[Records from a collection]
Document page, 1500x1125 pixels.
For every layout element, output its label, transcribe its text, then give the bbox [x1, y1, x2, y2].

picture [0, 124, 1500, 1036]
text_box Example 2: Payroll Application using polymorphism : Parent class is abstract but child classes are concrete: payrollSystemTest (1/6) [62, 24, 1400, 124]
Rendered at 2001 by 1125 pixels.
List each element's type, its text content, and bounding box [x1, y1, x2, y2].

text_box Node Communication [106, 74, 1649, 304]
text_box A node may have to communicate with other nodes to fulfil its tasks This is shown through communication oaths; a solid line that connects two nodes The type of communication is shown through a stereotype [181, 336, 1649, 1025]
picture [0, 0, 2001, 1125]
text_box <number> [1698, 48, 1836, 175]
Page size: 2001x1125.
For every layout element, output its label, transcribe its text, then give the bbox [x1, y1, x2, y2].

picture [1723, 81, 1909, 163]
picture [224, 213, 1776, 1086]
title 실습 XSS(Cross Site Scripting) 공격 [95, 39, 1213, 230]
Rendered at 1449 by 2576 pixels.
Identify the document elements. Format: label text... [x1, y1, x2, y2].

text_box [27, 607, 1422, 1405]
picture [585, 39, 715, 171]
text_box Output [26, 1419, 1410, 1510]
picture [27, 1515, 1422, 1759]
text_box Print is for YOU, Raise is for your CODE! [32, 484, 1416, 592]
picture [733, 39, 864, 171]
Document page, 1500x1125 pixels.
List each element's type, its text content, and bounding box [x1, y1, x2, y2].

#### PROBLEM STATEMENT
Your reply should be a single number: how many lines in the entries above hold the string "pixels".

#### ANSWER SPACE
4